I just replaced the alternator in 1998 d1 gems. It uses the w terminal for the tacho. Brand new china thru ebay. See my thread on alternator specification.
So on the pulse / frequency converter.
I have modified several tachs from different brands and engines. All of them had a specific chip to manipulate the pulses to a DC voltage for the movement.. I have to add these are tacho before canbus control engines.
The principle to DC conversion goes thru a monoflop electric conversion. The value of the output ( tacho reading) is depending on a resistor/ capacitor rc time . Often the circuit board has a small potentiometer to adjust for part tolerances. By changing the capacitor you easily can make a 8 cul tach into a 4 or 1 cylinder engine or as I have done with a inductive sensor measure rotation at the camshaft for a diesel conversion.
I haven't had the dash apart of my d1 so I do not know what it looks like but it should be easy to change the capacitor without buying an ,I assume pricy converter box.
Let me know if you need help
Johan
So on the pulse / frequency converter.
I have modified several tachs from different brands and engines.
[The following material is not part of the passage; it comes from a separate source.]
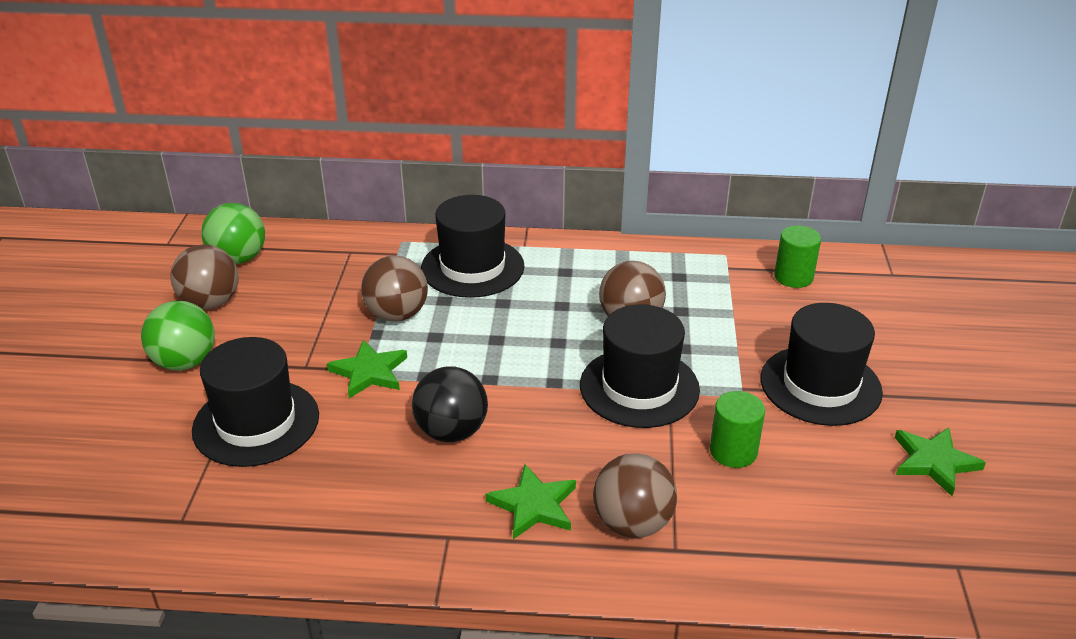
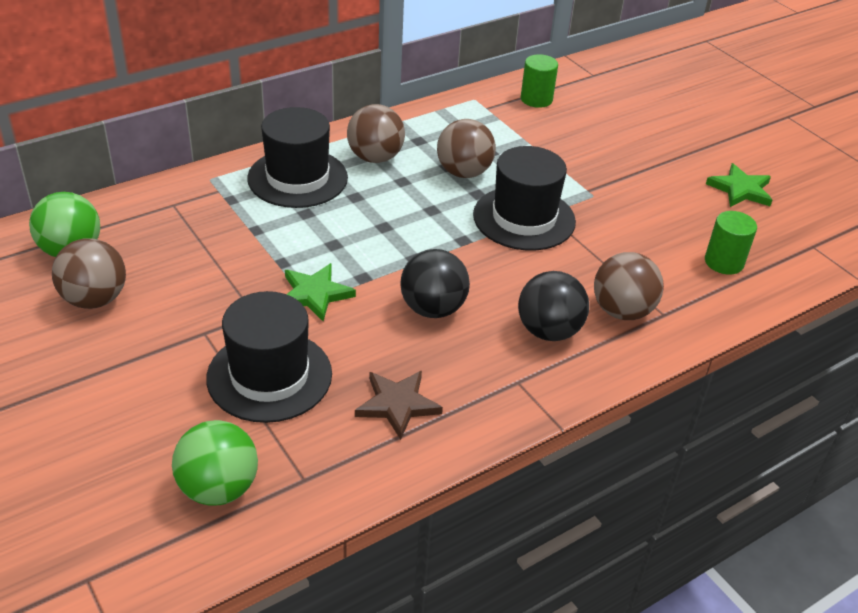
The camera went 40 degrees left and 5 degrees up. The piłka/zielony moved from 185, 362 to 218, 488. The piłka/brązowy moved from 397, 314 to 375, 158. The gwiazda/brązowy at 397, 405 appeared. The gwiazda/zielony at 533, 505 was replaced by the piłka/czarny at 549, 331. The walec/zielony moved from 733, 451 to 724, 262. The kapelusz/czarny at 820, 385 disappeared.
All of them had a specific chip to manipulate the pulses to a DC voltage for the movement.. I have to add these are tacho before canbus control engines.
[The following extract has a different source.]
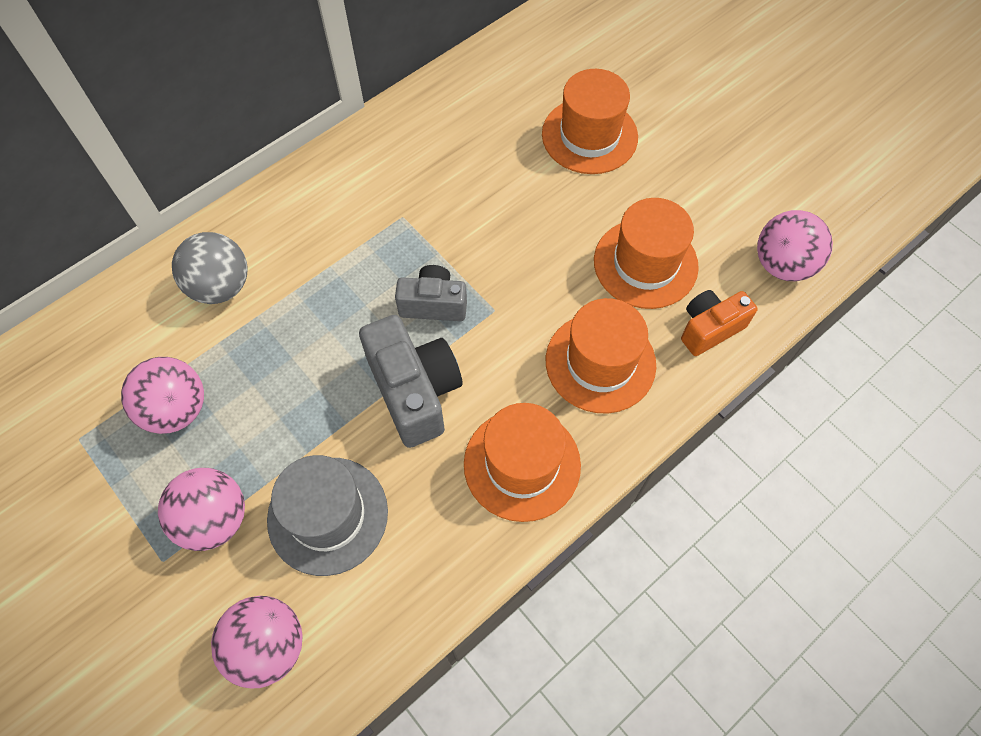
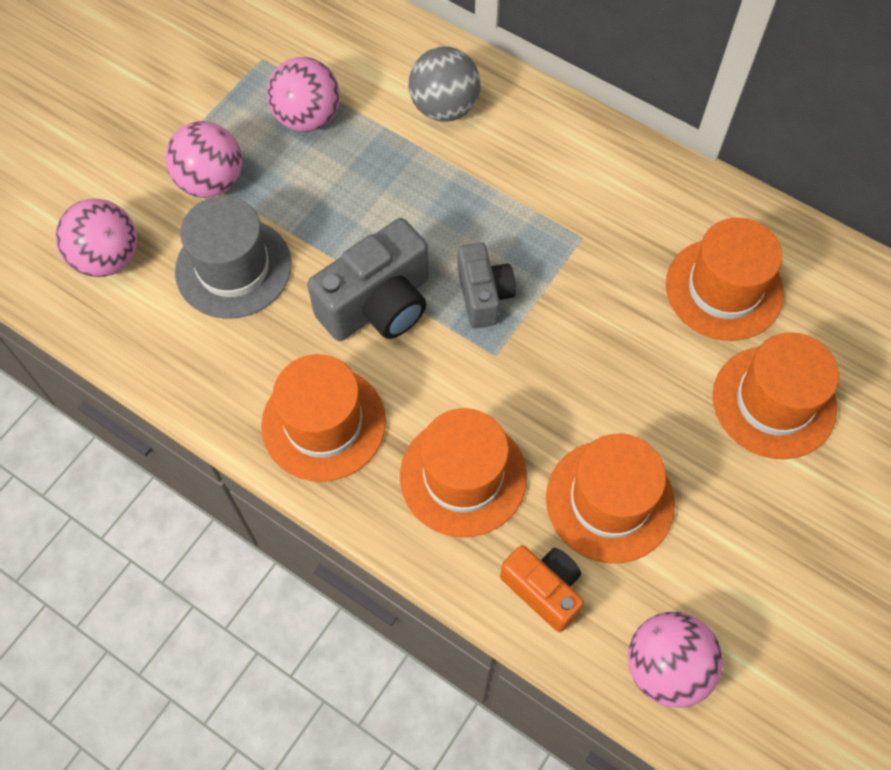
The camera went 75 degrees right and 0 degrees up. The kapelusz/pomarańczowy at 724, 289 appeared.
The principle to DC conversion goes thru a monoflop electric conversion. The value of the output ( tacho reading) is depending on a resistor/ capacitor rc time . Often the circuit board has a small potentiometer to adjust for part tolerances. By changing the capacitor you easily can make a 8 cul tach into a 4 or 1 cylinder engine or as I have done with a inductive sensor measure rotation at the camshaft for a diesel conversion.
I haven't had the dash apart of my d1 so I do not know what it looks like but it should be easy to change the capacitor without buying an ,I assume pricy converter box.
Let me know if you need help
Johan
Interesting thread. Please do not pull cables off batteries while the engine is running. This something you could do on a very old car with a generator and no electronics. With an alternator, and modern electronics, it could cause a damaging voltage spike and, not coincidently I fear, pop diodes. A few simple tests with a voltmeter and inductive ammeter will quickly tell you if the charging system is working.
Yeah. I was looking at a converter. I will be using a FOME based ECU at some point (see: https://discoweb.org/index.php?threads/alfreds-holy-grail-low-rpm-high-torque-rv8.102126/). until then, I just want to remove it from the alternator.. and use the coil signal that is feeding the 14CUX it's engine speed signal.